Once the options are filled in, click OK. The Connection Options dialog will close. Two new windows will open, a Waiting for Server Connection and a terminal window for entering in your Blue Waters pin + tokencode.

The Waiting for Server Connection and terminal windows.

Enter your Blue Waters pin + tokencode and press Enter. The terminal will execute an SSH command to execute a remote script given the options. As this script is called and the job submitted to the selected queue, some debugging information will be visible in the terminal.

Display of submitted job options in the local terminal.

If the job was submitted successfully, the client will wait for a connection from the remote pvserver instance. Jobs will experience queue wait times the same as any non-visualization jobs. Once the job starts and the pvserver connects back to the client, the Pipeline Browser will display an icon showing that the client is connected to Blue Waters.

View of the Pipeline Browser showing the connection to Blue Waters.

The Memory Inspector can be opened to verify that the remote server is indeed running with the requested number of processors. It can be opened from the client's View menu.

Showing the Memory Inspector option in the View menu of the ParaView client GUI.

The Memory Inspector sits in a separate panel, which may be hidden behind another panel, for example, if the Color Map Editor is already open. The display will show the client computer and Blue Waters and will have a series of bars underneath each showing the percentage of memory usage.

Close up of the Memory Inspector panel showing memory usage of an active job on Blue Waters.

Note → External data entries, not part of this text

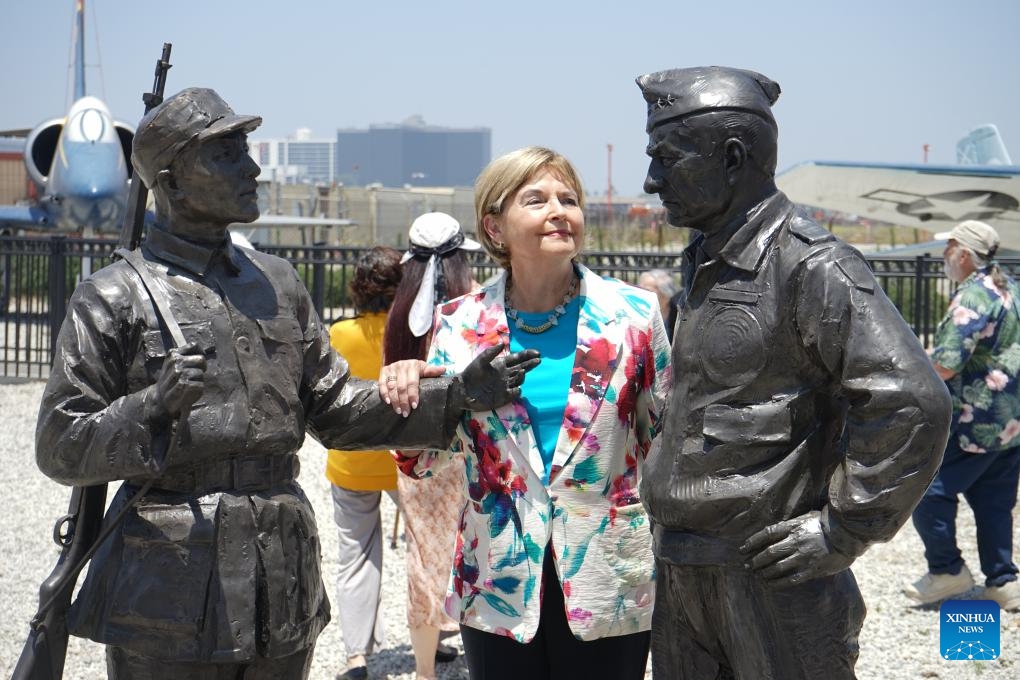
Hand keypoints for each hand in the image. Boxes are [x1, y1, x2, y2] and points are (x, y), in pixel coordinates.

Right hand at [151, 342, 206, 421]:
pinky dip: (197, 389)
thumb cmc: (172, 380)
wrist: (160, 399)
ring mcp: (178, 373)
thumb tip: (202, 352)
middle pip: (201, 359)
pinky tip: (188, 391)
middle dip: (201, 368)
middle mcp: (175, 361)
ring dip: (198, 380)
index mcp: (173, 354)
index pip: (194, 345)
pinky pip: (199, 385)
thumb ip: (186, 356)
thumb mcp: (174, 364)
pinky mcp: (183, 385)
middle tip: (194, 375)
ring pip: (200, 373)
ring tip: (188, 384)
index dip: (200, 353)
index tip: (199, 362)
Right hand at [379, 359, 445, 416]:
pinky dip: (384, 393)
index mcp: (413, 365)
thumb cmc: (416, 370)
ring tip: (398, 411)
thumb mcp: (424, 369)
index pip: (412, 383)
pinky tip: (388, 402)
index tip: (414, 406)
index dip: (413, 395)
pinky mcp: (383, 371)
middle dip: (404, 401)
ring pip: (392, 387)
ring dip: (394, 400)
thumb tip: (444, 369)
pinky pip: (382, 384)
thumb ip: (432, 371)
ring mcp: (391, 368)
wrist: (404, 363)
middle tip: (405, 413)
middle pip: (401, 387)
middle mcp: (401, 365)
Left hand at [453, 344, 540, 410]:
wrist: (462, 391)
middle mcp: (506, 374)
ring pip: (519, 380)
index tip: (537, 353)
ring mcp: (505, 385)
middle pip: (522, 368)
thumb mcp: (480, 361)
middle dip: (531, 364)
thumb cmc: (470, 374)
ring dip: (522, 376)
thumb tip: (503, 342)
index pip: (518, 358)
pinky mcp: (503, 397)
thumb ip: (491, 352)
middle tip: (539, 360)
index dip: (528, 355)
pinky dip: (516, 391)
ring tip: (521, 372)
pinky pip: (514, 393)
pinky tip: (515, 388)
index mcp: (501, 364)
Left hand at [740, 511, 854, 587]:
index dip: (752, 541)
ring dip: (764, 572)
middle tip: (746, 565)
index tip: (743, 548)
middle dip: (755, 560)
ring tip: (756, 575)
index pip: (767, 534)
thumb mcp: (807, 517)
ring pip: (777, 567)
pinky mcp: (812, 570)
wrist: (849, 535)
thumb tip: (773, 532)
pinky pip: (791, 578)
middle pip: (769, 552)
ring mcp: (803, 557)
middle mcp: (796, 541)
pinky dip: (777, 583)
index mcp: (793, 526)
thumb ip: (791, 525)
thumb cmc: (827, 524)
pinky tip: (769, 585)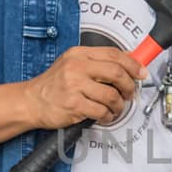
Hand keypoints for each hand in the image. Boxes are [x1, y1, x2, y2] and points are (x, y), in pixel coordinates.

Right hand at [23, 46, 144, 130]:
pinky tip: (104, 116)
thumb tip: (128, 57)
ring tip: (115, 108)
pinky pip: (101, 111)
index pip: (113, 54)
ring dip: (119, 105)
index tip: (141, 73)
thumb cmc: (53, 85)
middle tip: (129, 93)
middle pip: (116, 73)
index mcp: (79, 54)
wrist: (30, 101)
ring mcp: (74, 86)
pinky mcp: (73, 105)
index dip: (132, 64)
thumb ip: (98, 61)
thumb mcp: (73, 63)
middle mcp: (76, 67)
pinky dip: (108, 116)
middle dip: (129, 86)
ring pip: (111, 95)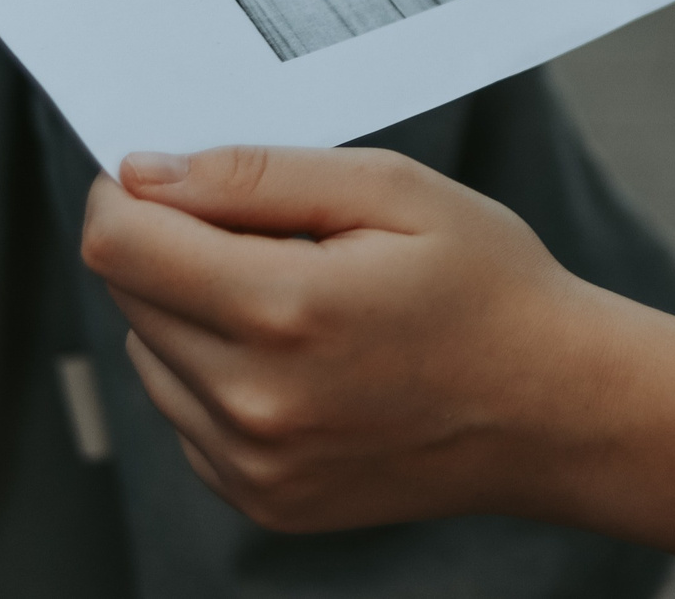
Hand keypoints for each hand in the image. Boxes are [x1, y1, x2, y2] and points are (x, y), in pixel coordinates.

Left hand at [80, 147, 600, 531]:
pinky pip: (185, 415)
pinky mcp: (262, 499)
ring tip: (300, 300)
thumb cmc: (488, 286)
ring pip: (148, 355)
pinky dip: (218, 374)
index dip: (125, 192)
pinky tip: (301, 357)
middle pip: (127, 294)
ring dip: (194, 312)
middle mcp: (253, 402)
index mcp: (285, 311)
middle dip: (174, 245)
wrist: (555, 410)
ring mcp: (254, 465)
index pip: (118, 244)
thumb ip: (258, 176)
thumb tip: (145, 176)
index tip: (163, 174)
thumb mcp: (393, 189)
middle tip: (277, 234)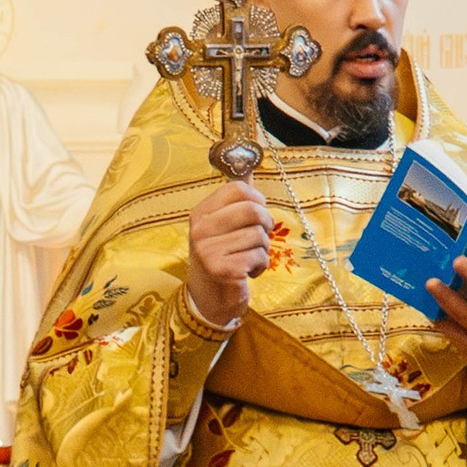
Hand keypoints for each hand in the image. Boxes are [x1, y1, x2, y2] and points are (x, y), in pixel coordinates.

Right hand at [184, 174, 269, 332]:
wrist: (208, 300)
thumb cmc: (220, 259)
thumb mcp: (221, 227)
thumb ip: (235, 200)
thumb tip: (248, 166)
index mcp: (201, 213)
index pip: (238, 189)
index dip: (257, 200)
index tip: (255, 216)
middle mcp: (200, 229)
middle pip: (253, 209)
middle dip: (265, 226)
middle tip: (257, 239)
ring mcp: (209, 250)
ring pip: (259, 236)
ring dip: (262, 251)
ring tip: (247, 259)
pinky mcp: (223, 269)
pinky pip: (259, 257)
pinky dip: (260, 266)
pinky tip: (246, 273)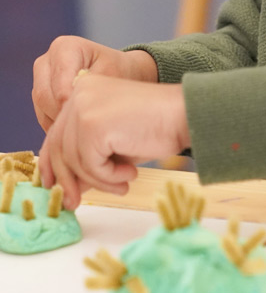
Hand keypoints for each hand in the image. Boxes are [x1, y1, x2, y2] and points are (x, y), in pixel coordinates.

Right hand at [32, 35, 157, 131]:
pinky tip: (76, 133)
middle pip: (45, 95)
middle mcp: (47, 61)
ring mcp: (41, 78)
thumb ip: (91, 85)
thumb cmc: (117, 71)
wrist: (118, 74)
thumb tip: (71, 103)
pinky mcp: (40, 96)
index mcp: (64, 47)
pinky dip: (57, 126)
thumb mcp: (111, 74)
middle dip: (64, 115)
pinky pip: (42, 115)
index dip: (70, 103)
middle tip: (84, 130)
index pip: (59, 82)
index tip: (86, 118)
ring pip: (41, 107)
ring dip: (60, 122)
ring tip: (83, 132)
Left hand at [38, 73, 190, 209]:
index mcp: (83, 90)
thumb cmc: (158, 126)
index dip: (53, 164)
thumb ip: (89, 157)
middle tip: (75, 203)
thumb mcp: (115, 143)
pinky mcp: (92, 126)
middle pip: (58, 147)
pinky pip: (91, 166)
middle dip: (68, 180)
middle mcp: (78, 94)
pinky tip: (131, 173)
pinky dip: (110, 177)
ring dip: (99, 180)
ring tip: (122, 184)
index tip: (56, 187)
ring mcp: (83, 109)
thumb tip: (67, 186)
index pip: (56, 132)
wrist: (185, 115)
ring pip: (75, 161)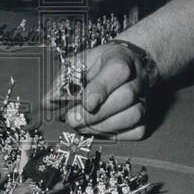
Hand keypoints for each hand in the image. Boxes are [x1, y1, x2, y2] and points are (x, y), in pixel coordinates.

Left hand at [42, 41, 157, 139]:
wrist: (129, 65)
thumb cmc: (101, 65)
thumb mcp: (79, 63)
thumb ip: (63, 81)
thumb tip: (47, 102)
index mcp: (120, 60)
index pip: (117, 72)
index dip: (101, 89)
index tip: (86, 103)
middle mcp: (137, 79)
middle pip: (125, 97)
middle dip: (96, 113)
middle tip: (73, 119)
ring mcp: (143, 99)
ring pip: (132, 116)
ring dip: (104, 126)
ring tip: (82, 126)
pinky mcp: (145, 117)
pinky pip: (136, 131)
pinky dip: (116, 133)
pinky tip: (99, 129)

Note that ParaView will not automatically distrubute serial files in most cases. The D3 filter can be used to naively distribute a serial file, but the preferred solution is to use a parallel file format. 

Another way to verify distribution of a data set across processors is to switch the coloring from the default scalar to vtkProcessId.

Batch mode

ParaView batch scripts can be run with pvbatch in a regular job script. If you're familiar with vtkpython, note that pvbatch uses a different API based upon ParaView's proxy architecture. The best way to see the difference is to use the Tools | Start Trace feature in the client and inspect the output.